After the stresses, pain, and grief of the pandemic, going back to normal may sound pretty good. But I have a few of observations about this. First, our pre-pandemic normal may not have been particularly healthy and constructive. While going backward may offer the security and comfort of familiarity, it offers little in the way of opportunities for growth. Second, normal encourages comparisons with others and denies that each of us is unique, wonderful, and complete in Christ. We need not concern ourselves with normal, past, present, or future. And finally, while the pandemic may have put elements of our lives in suspended animation, it most definitely did not inhibit the Lord from continuing to do His work in us. May heaven truly forbid our turning our back on what the Lord has been doing simply so that we can go back to normal.

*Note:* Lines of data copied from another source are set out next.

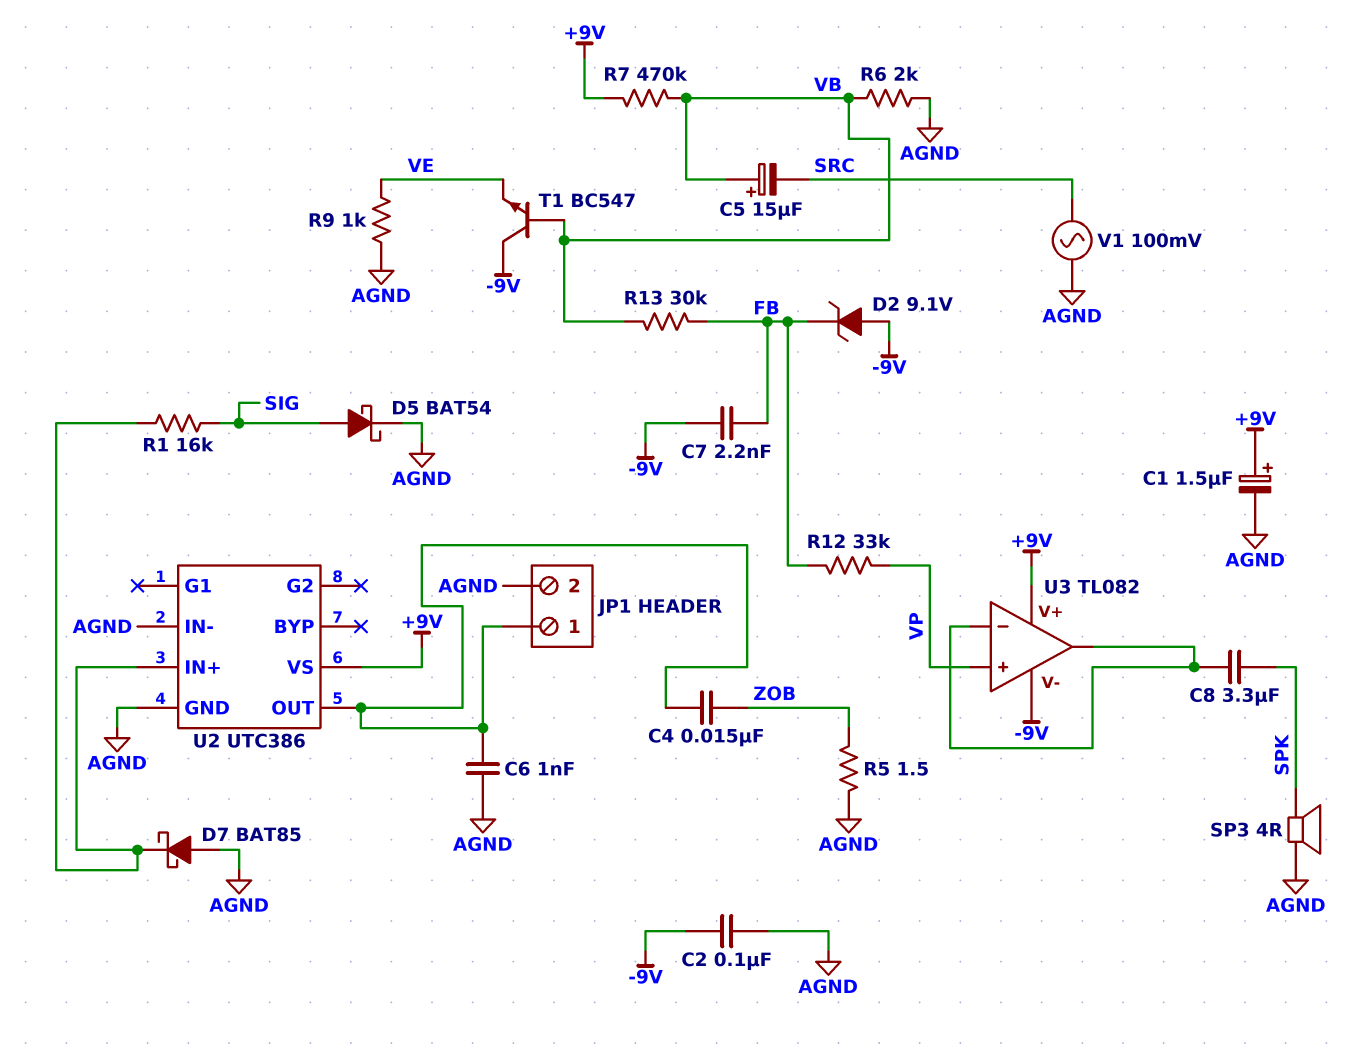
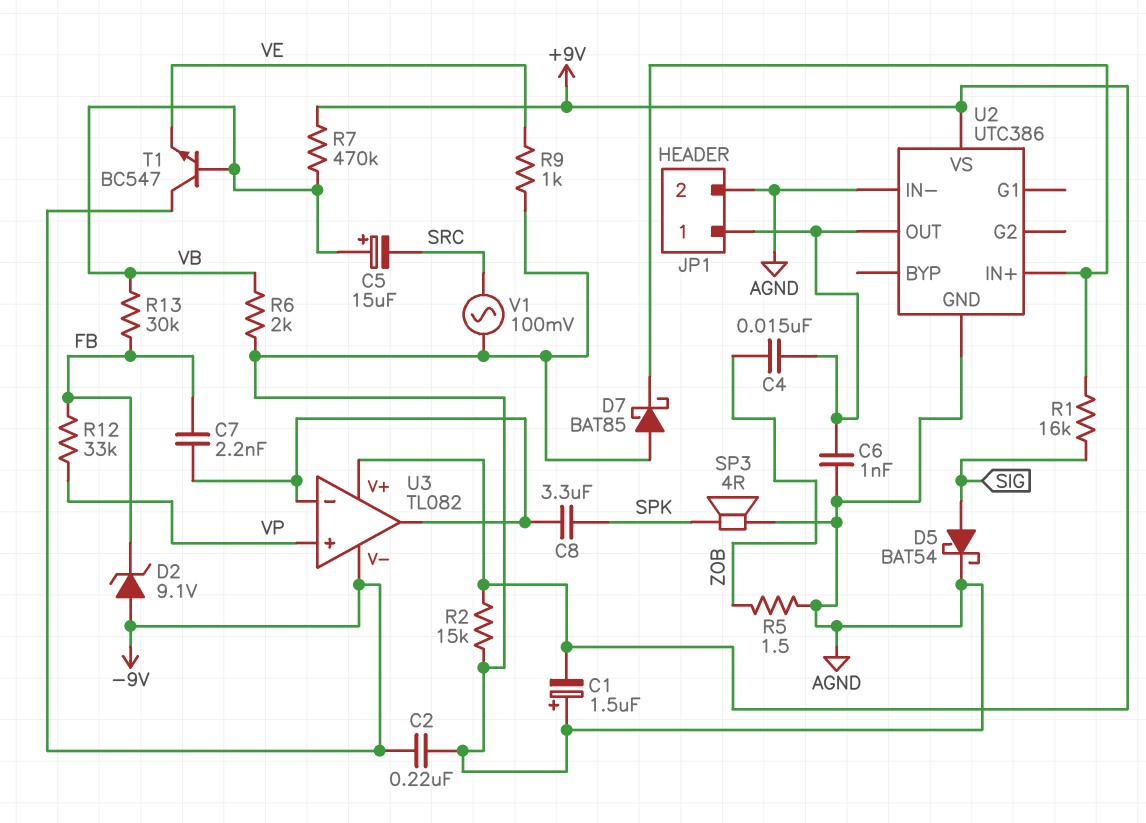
C1: 1.5uF (plus +9V, minus AGND) -> 1.5uF (plus AGND, minus +9V)
C2: 100nF (-9V, AGND) -> 220nF (-9V, AGND)
C7: 2.2nF (-9V, FB) -> 2.2nF (FB, U3/in-)
R2: none -> 15k (+9V, AGND)

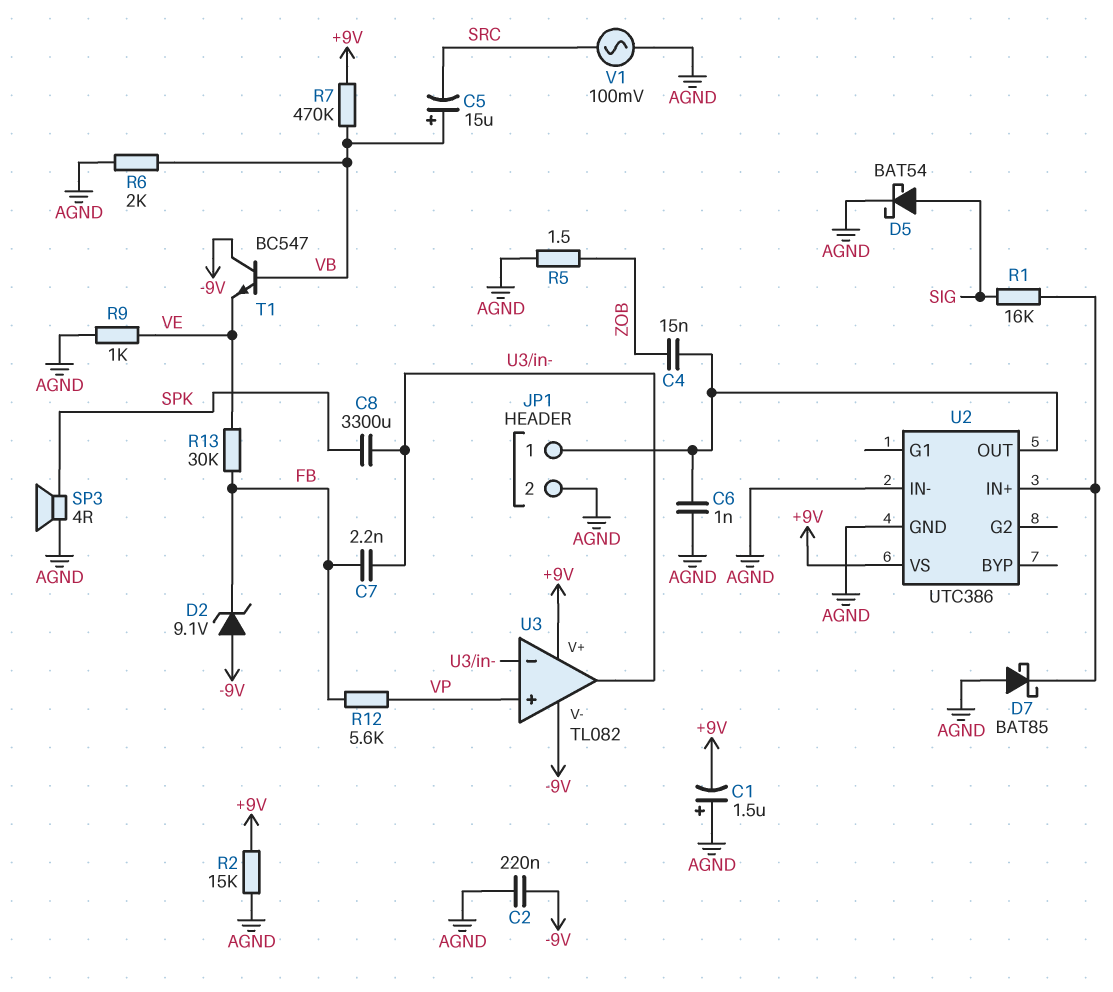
C8: 3.3uF (SPK, U3/in-) -> 3300uF (SPK, U3/in-)
R12: 33k (FB, VP) -> 5.6k (FB, VP)
R13: 30k (FB, VB) -> 30k (FB, VE)

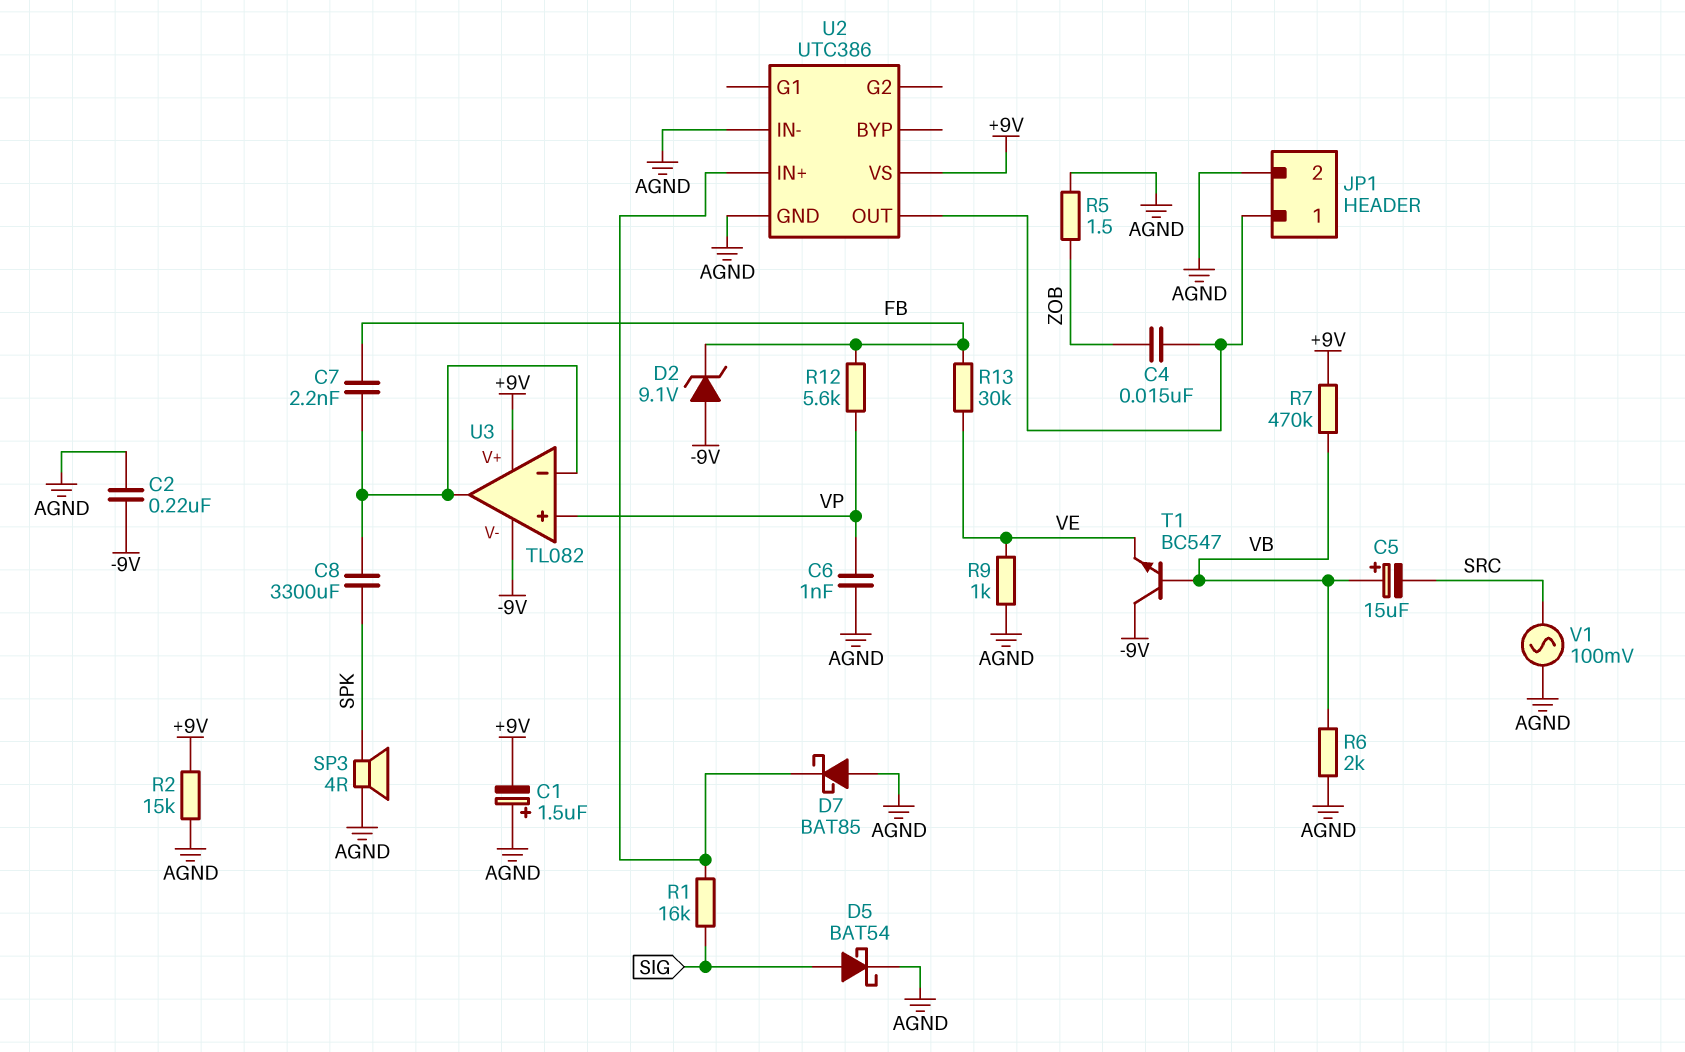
C6: 1nF (AGND, JP1/1) -> 1nF (AGND, VP)

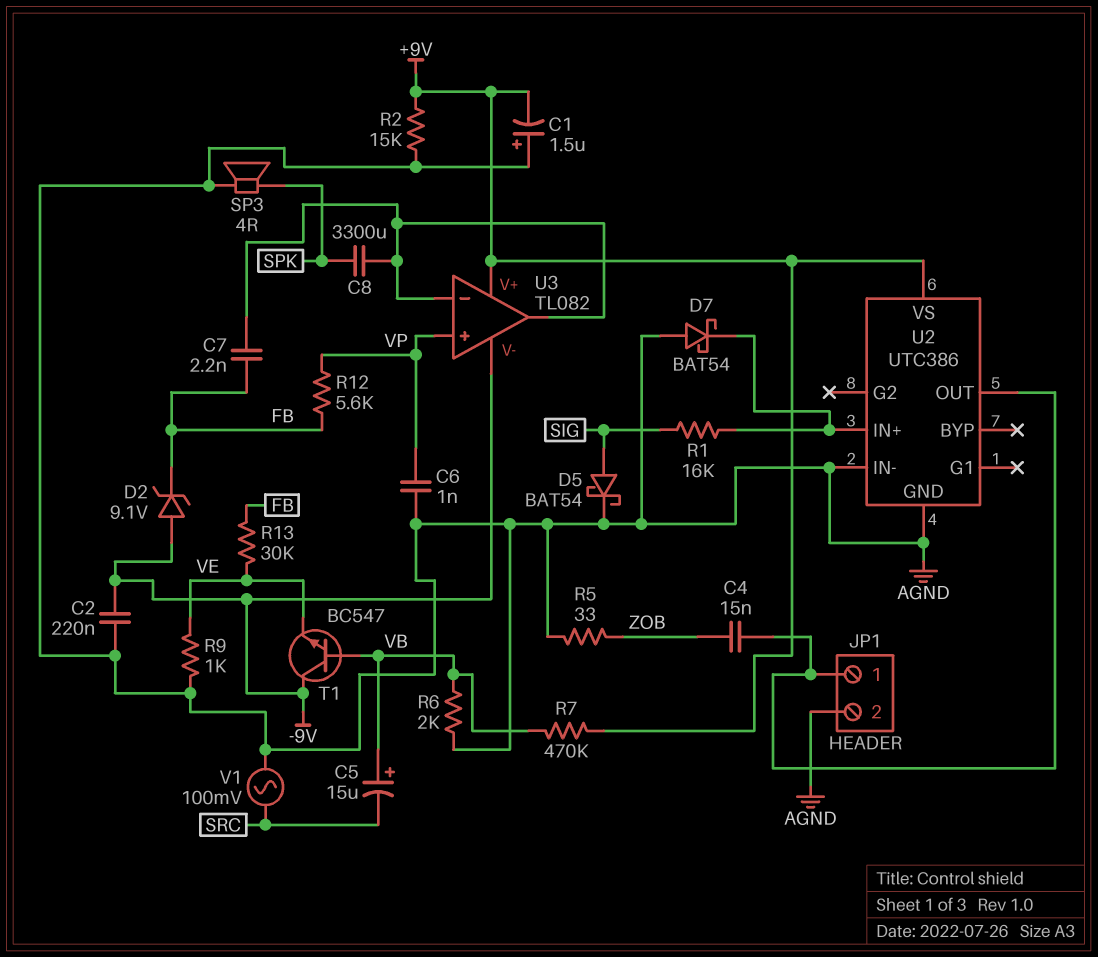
D7: schottky BAT85 (A AGND, K U2/IN+) -> schottky BAT54 (A AGND, K U2/IN+)
R5: 1.5 (AGND, ZOB) -> 33 (AGND, ZOB)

So then, what about a new normal? Again, I would prefer to avoid the mindset of normal because the term tends to confine us and bind us to some kind of script. I think it is more helpful to look at post-pandemic life through the lens of faith. Some of us have experienced significant if not horrific losses during this past year. This is the time to grieve and to pursue recovery in the presence of our merciful Lord. Most of us would do well to take a bit of time and prayerfully identify as best we can how the Lord has worked in and through the circumstances of this past year and then consider how we might best prosper His work in us. If the pandemic has exposed areas of sin and brokenness, there is no better time than now to take time to confess and consider what repentance looks like as life begins to significantly change for us, again. If the pandemic has given us the opportunity to develop routines and patterns that allow for better self-care, empower us to love more deeply, and/or invest in the Lord’s work in new ways, now is the time to consider how to sustain such growth and incorporate it into post-pandemic life.
Normal life. New normal life. Abnormal Life. Non-Normal Life. May we pursue a life of faith by the power of the Holy Spirit, making the most of our time, because the days are evil.